## Available data:
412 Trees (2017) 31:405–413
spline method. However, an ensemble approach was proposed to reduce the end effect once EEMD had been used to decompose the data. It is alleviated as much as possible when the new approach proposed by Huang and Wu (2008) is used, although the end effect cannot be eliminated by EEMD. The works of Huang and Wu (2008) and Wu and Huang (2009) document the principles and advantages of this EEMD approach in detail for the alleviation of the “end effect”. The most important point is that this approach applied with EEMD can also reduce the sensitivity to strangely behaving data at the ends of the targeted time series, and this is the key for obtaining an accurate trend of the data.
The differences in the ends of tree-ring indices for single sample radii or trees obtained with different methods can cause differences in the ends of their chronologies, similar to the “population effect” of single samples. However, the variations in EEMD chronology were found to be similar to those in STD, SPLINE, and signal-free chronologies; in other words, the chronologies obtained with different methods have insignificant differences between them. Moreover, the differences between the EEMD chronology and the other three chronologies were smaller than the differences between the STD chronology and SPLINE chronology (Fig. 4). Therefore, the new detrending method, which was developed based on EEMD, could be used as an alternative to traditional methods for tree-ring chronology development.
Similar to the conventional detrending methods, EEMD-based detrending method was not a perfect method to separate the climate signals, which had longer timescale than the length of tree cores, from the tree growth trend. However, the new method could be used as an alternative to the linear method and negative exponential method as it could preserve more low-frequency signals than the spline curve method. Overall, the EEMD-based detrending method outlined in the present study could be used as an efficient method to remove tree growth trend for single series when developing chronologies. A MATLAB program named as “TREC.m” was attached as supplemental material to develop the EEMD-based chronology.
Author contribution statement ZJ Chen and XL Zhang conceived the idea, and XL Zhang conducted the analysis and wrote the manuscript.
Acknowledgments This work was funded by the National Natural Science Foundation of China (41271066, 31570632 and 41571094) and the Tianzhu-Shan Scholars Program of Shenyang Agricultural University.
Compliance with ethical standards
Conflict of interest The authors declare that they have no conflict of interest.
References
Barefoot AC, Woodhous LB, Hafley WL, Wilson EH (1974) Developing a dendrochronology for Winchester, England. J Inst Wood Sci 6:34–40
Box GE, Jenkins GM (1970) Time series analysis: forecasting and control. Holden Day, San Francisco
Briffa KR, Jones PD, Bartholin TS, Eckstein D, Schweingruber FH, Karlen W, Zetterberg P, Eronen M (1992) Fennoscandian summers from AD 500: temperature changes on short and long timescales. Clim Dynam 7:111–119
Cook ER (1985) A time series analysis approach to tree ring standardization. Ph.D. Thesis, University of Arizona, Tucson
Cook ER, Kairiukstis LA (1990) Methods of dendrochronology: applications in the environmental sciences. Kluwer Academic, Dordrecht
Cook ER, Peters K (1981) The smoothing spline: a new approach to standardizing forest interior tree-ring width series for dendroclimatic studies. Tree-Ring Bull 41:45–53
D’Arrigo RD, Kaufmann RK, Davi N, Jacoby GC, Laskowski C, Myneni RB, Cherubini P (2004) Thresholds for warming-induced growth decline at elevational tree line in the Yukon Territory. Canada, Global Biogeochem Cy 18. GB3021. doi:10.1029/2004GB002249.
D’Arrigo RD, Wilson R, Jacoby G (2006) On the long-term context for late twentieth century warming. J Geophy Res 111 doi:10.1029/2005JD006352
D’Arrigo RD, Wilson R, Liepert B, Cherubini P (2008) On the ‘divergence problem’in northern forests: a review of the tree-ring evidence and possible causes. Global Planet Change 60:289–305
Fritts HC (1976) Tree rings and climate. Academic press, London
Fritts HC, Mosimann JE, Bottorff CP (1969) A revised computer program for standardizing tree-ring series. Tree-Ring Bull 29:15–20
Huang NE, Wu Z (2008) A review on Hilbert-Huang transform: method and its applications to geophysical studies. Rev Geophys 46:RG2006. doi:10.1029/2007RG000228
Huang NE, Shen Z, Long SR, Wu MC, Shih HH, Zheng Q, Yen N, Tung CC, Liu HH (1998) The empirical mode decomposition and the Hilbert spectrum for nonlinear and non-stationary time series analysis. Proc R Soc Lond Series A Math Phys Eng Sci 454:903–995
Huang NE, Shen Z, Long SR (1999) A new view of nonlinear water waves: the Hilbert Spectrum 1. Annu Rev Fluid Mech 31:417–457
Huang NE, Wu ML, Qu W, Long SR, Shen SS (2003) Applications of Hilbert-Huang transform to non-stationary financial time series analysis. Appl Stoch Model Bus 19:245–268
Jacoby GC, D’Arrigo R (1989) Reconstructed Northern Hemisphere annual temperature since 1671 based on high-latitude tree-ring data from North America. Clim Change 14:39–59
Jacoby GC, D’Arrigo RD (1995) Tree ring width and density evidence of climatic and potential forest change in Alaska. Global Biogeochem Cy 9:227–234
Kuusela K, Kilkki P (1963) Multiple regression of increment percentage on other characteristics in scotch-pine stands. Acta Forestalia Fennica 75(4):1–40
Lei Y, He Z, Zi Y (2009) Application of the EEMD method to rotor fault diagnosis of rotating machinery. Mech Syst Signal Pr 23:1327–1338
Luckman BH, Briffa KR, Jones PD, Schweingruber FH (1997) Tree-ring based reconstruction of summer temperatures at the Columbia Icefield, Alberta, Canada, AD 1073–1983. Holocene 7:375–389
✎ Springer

## What to produce:
Starting at the line with "Jacoby GC, D’Arrigo RD", retype each line through the final one in the data above, unchanged and with nothing added.

## Answer below:
Jacoby GC, D’Arrigo RD (1995) Tree ring width and density evidence of climatic and potential forest change in Alaska. Global Biogeochem Cy 9:227–234
Kuusela K, Kilkki P (1963) Multiple regression of increment percentage on other characteristics in scotch-pine stands. Acta Forestalia Fennica 75(4):1–40
Lei Y, He Z, Zi Y (2009) Application of the EEMD method to rotor fault diagnosis of rotating machinery. Mech Syst Signal Pr 23:1327–1338
Luckman BH, Briffa KR, Jones PD, Schweingruber FH (1997) Tree-ring based reconstruction of summer temperatures at the Columbia Icefield, Alberta, Canada, AD 1073–1983. Holocene 7:375–389
✎ Springer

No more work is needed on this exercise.